### Material for this task
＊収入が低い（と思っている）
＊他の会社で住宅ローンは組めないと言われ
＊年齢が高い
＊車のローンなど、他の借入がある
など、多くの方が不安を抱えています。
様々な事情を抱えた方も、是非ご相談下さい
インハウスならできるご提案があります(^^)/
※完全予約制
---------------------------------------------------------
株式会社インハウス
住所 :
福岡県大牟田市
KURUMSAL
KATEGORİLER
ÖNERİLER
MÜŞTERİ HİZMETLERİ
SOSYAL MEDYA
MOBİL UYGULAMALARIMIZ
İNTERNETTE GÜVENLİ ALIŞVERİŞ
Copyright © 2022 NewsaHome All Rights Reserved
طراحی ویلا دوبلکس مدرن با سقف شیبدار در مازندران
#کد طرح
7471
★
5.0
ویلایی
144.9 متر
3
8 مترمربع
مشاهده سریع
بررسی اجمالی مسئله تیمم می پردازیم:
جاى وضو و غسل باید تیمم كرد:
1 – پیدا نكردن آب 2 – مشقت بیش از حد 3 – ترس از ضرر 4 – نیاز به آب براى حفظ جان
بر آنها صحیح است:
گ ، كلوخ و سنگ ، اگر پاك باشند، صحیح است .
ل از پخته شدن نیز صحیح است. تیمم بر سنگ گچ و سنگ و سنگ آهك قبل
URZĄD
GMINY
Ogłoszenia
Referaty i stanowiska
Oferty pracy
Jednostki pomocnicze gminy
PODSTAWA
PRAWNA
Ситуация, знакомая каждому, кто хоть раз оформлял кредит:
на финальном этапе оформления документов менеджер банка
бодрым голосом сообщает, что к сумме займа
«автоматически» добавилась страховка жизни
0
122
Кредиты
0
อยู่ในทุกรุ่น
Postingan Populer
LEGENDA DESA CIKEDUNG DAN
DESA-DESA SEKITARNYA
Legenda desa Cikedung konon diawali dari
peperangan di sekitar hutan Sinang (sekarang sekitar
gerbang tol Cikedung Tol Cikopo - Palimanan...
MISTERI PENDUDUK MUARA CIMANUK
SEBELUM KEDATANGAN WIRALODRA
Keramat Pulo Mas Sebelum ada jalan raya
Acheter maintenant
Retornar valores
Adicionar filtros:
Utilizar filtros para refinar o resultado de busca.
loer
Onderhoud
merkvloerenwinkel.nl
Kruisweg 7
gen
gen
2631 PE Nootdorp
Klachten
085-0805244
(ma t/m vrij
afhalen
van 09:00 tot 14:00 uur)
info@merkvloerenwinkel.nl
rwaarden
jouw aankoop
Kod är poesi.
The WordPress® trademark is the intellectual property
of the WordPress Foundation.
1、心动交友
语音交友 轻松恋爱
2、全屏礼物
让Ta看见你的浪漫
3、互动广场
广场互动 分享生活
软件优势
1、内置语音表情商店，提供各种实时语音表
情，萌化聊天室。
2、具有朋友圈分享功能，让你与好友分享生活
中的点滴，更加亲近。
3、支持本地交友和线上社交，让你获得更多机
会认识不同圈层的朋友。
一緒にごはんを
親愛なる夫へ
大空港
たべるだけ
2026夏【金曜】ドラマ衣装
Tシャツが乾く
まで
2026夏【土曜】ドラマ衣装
---
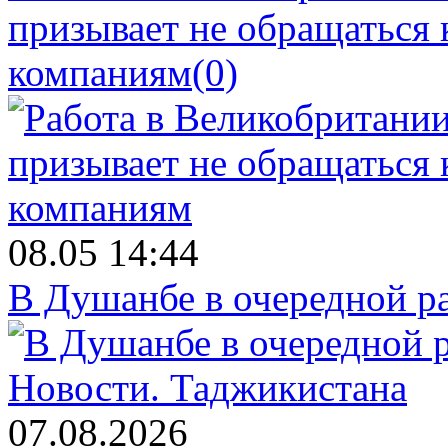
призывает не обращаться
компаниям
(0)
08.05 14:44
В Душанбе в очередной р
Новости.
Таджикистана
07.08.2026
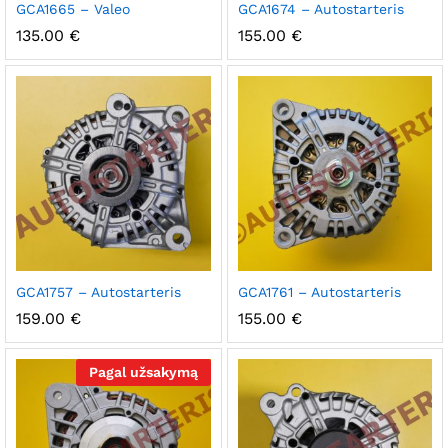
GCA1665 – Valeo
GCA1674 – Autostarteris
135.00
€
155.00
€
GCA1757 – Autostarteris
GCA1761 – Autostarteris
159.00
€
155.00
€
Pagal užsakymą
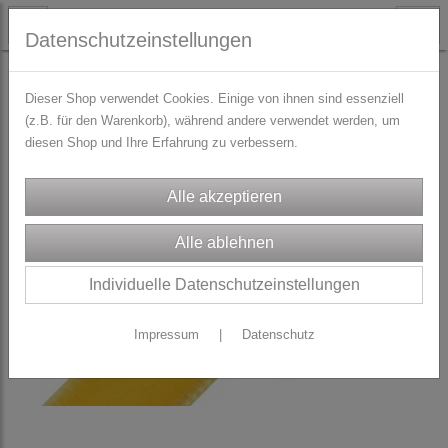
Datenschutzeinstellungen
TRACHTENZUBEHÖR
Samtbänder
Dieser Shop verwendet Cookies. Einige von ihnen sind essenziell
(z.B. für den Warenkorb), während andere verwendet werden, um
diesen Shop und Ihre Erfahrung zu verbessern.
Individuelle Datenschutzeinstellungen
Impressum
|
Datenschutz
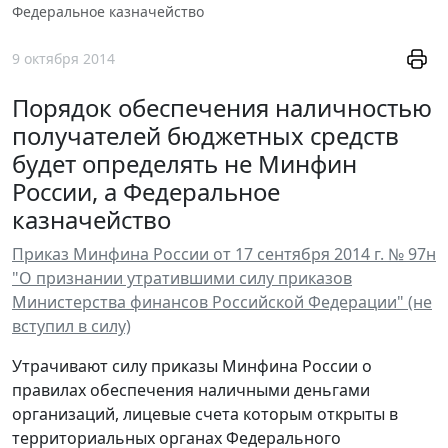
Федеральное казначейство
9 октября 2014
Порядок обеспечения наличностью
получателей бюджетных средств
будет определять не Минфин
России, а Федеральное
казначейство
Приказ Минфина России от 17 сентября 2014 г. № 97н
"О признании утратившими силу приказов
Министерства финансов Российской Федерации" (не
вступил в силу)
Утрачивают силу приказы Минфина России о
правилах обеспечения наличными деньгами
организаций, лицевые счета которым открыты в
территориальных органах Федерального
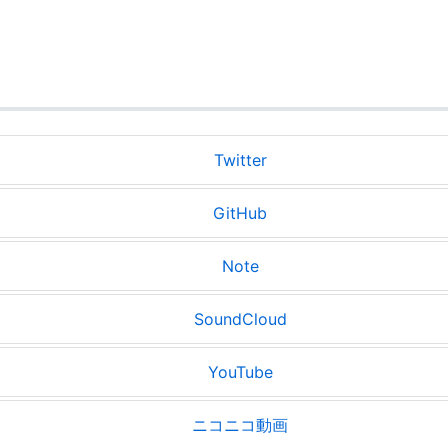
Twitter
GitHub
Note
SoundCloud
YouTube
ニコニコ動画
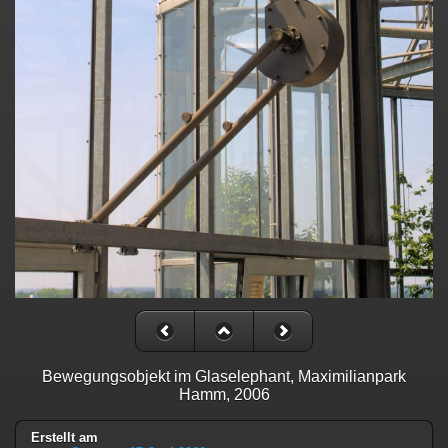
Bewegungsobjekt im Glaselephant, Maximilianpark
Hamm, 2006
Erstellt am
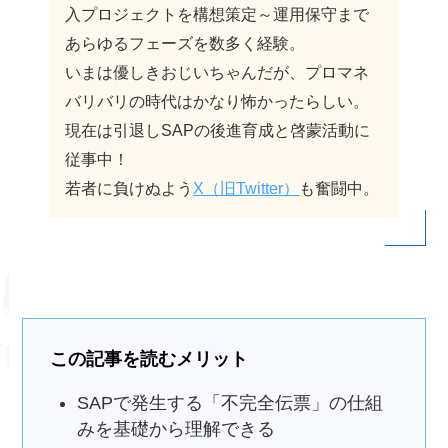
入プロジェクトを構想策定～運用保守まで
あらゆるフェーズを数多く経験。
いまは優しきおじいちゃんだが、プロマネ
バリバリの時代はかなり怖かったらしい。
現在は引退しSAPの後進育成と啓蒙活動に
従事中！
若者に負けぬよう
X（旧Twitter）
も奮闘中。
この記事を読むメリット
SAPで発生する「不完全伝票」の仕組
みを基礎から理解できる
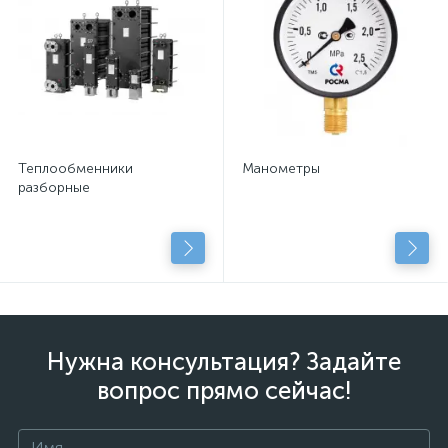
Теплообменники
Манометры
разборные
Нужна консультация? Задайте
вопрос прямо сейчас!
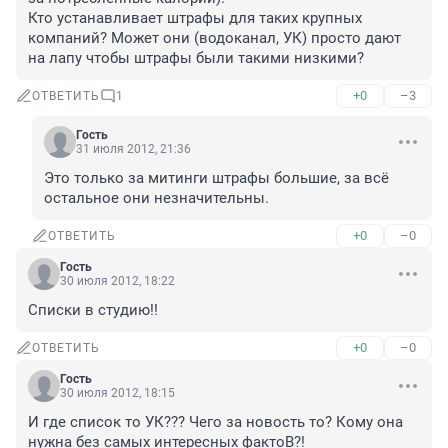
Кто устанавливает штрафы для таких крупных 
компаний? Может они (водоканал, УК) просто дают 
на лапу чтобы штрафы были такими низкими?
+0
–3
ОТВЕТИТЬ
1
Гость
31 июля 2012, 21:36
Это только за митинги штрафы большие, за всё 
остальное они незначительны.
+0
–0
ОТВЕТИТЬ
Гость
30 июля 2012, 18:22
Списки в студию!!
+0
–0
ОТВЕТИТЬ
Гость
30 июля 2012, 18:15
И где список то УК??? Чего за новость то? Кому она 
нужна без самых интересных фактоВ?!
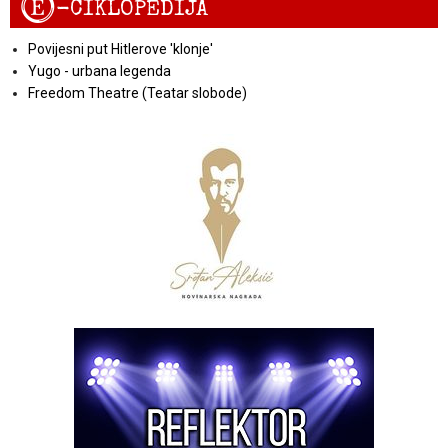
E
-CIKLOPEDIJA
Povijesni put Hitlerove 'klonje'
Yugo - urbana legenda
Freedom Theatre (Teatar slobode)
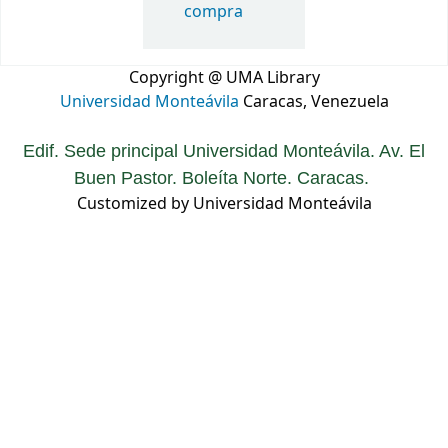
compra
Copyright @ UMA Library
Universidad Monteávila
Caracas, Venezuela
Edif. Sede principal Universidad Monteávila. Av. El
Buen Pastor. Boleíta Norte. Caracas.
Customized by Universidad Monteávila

### The problem
Reproduce the entries verbatim from the line with "入プロジェクトを構想策定～運用保守まで" to the line with "Customized by Universidad Monteávila", including both of those lines. Omit the pictures from your answer.

### The completed task
入プロジェクトを構想策定～運用保守まで
あらゆるフェーズを数多く経験。
いまは優しきおじいちゃんだが、プロマネ
バリバリの時代はかなり怖かったらしい。
現在は引退しSAPの後進育成と啓蒙活動に
従事中！
若者に負けぬよう
X（旧Twitter）
も奮闘中。
この記事を読むメリット
SAPで発生する「不完全伝票」の仕組
みを基礎から理解できる
Теплообменники
Манометры
разборные
Нужна консультация? Задайте
вопрос прямо сейчас!
Кто устанавливает штрафы для таких крупных 
компаний? Может они (водоканал, УК) просто дают 
на лапу чтобы штрафы были такими низкими?
+0
–3
ОТВЕТИТЬ
1
Гость
31 июля 2012, 21:36
Это только за митинги штрафы большие, за всё 
остальное они незначительны.
+0
–0
ОТВЕТИТЬ
Гость
30 июля 2012, 18:22
Списки в студию!!
+0
–0
ОТВЕТИТЬ
Гость
30 июля 2012, 18:15
И где список то УК??? Чего за новость то? Кому она 
нужна без самых интересных фактоВ?!
E
-CIKLOPEDIJA
Povijesni put Hitlerove 'klonje'
Yugo - urbana legenda
Freedom Theatre (Teatar slobode)
compra
Copyright @ UMA Library
Universidad Monteávila
Caracas, Venezuela
Edif. Sede principal Universidad Monteávila. Av. El
Buen Pastor. Boleíta Norte. Caracas.
Customized by Universidad Monteávila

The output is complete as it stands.